If anyone wanted evidence that cycling keeps you fit and youthful then it's hard to go past Paul Odlin at 39.
"I don't think age is so much a factor. That doesn't come into it too much but if I was 59 it would probably make a difference," says Odlin, who is billeting with friends Kerri-anne and Josh Page in Hastings for the New Zealand and U23 Elite Road Racing Championship in Napier.
Kiwi rider Graeme Millar, the Cantabrian points out, had one of his best years when he was 40.
Odlin, who won the men's time trials at the nationals at his home circuit of Christchurch in 2012, says the prerequisite to glory is meticulous preparation right up to the race day.
"Basically you have to be close to the strongest in the field, really," he says after finishing fifth in a time of 52:57.00 yesterday in Taradale.
He didn't feel so great last month after going out a little too hard in training.

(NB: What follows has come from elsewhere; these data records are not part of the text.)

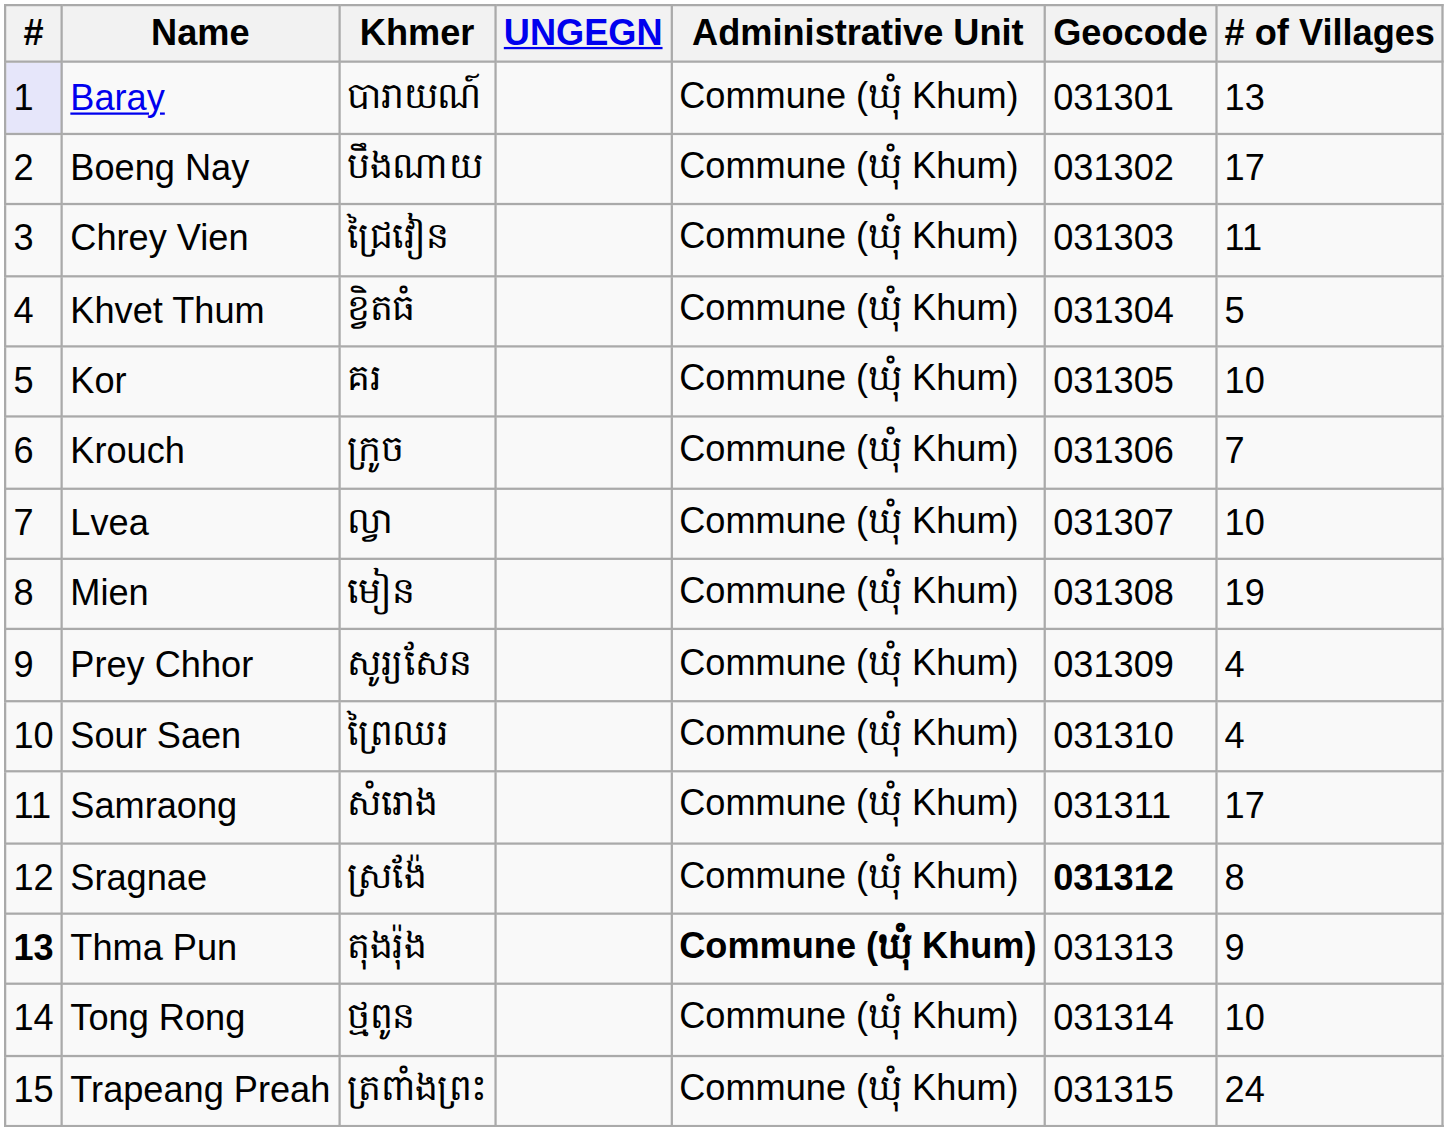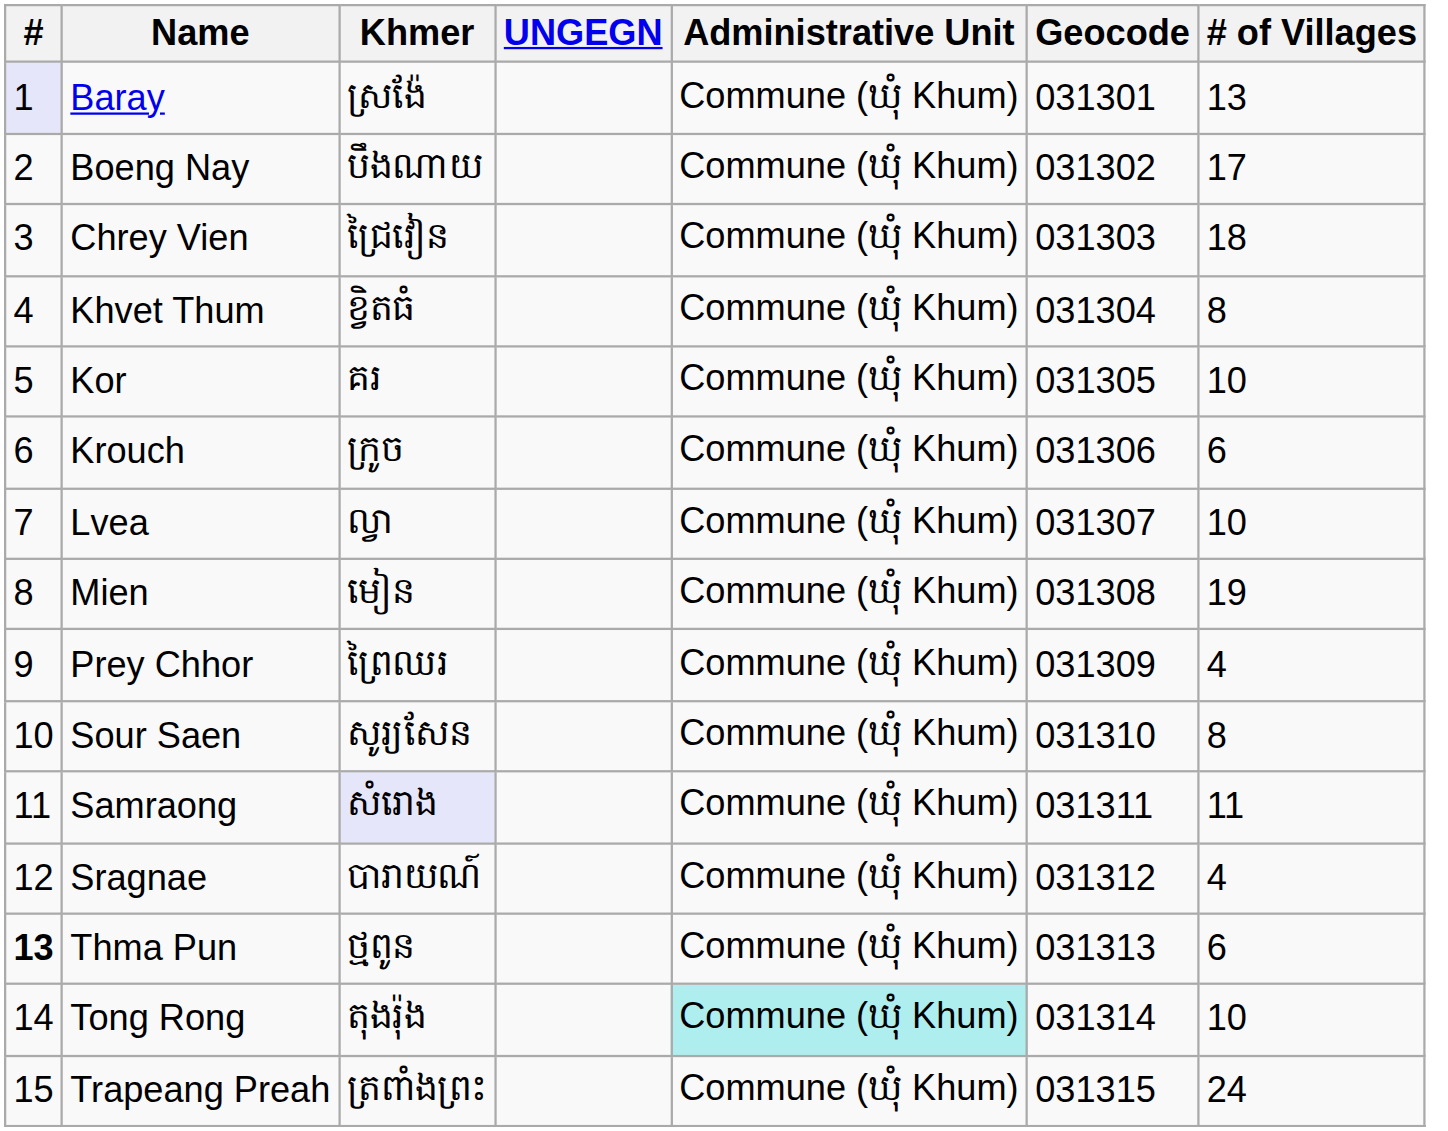Baray | Khmer: បារាយណ៍ -> ស្រង៉ែ
Chrey Vien | # of Villages: 11 -> 18
Khvet Thum | # of Villages: 5 -> 8
Krouch | # of Villages: 7 -> 6
Prey Chhor | Khmer: សូរ្យសែន -> ព្រៃឈរ
Sour Saen | Khmer: ព្រៃឈរ -> សូរ្យសែន
Sour Saen | # of Villages: 4 -> 8
Samraong | Khmer: no background -> lavender background
Samraong | # of Villages: 17 -> 11
Sragnae | Khmer: ស្រង៉ែ -> បារាយណ៍
Sragnae | Geocode: bold -> normal
Sragnae | # of Villages: 8 -> 4
Thma Pun | Khmer: តុងរ៉ុង -> ថ្មពូន
Thma Pun | Administrative Unit: bold -> normal
Thma Pun | # of Villages: 9 -> 6
Tong Rong | Khmer: ថ្មពូន -> តុងរ៉ុង
Tong Rong | Administrative Unit: no background -> paleturquoise background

"I think I was a little too excited after the Tour of Southland and didn't come down quick enough," says the Power Net team member, who first got into competitive cycling in 1999 while pursuing a degree in physical education at Otago University.
"Mentally you just have to gee yourself up for it," he says.
Odlin did not find the wind an issue because he's a relatively big unit but coming from a province where they haven't received decent rain for almost three months, he approached the downpours with positivity.
"If you kind of get excited about the wind and rain in a masochistic sort of way it can actually help you."
His other cycling achievements include winning the 2013 Oceania time trial; becoming the 2012 Oceania road race champion; the sprint ace winner of the 2011 Tour de Korea; a stage win in the Trust House Tour of Wellington; a silver medal in the Elite Nationals time trial (2008); first overall in the 2007 Benchmark Homes series and five individual rounds since its inception in 2005; and two-time winner of the GrapeRide.
Odlin first got a feel for the Bay circuits in November 2015 and has returned since to a place where the roads are quiet.
"It's warm and it's great coming here to see my mates - I really love that part."
He won a silver in the elite men's time trial 2008 here but emphasises Paddy Bevin won it in 2016 and, akin to professionals, epitomises what it takes to be on another level.
Odlin says, unlike the women's road race, which Kerri-anne feels can become a lottery, the men's event has an air of unpredictability about it.
"Like the breaks are going to stay away or the main contender punches or crashes so lots of different things happen that can make it more variable."
Having fun and trying to finish the road race here tomorrow are his goals.
"I haven't finished many road championships."
The former Subway Cycling team member, who also rode professionally for Trek-Zookeepers Café and Calder Stewart among others, operates his own business, Odlin Cycle Coaching, aimed at mentoring any cyclist from beginner to elite-level to achieve their potential.
He did have professional aspirations overseas but says he lacked maturity after failing to build as an amateur in Belgium in 2002.
His services include one-on-one mentoring, internet-based individual programmes and riding with his athletes in group rides.
Odlin is an events manager, adding to his resume a robust Winter Worlds every Sunday in Canterbury for 13 weeks from May to August each year, involving 150 riders competing in A to E grades.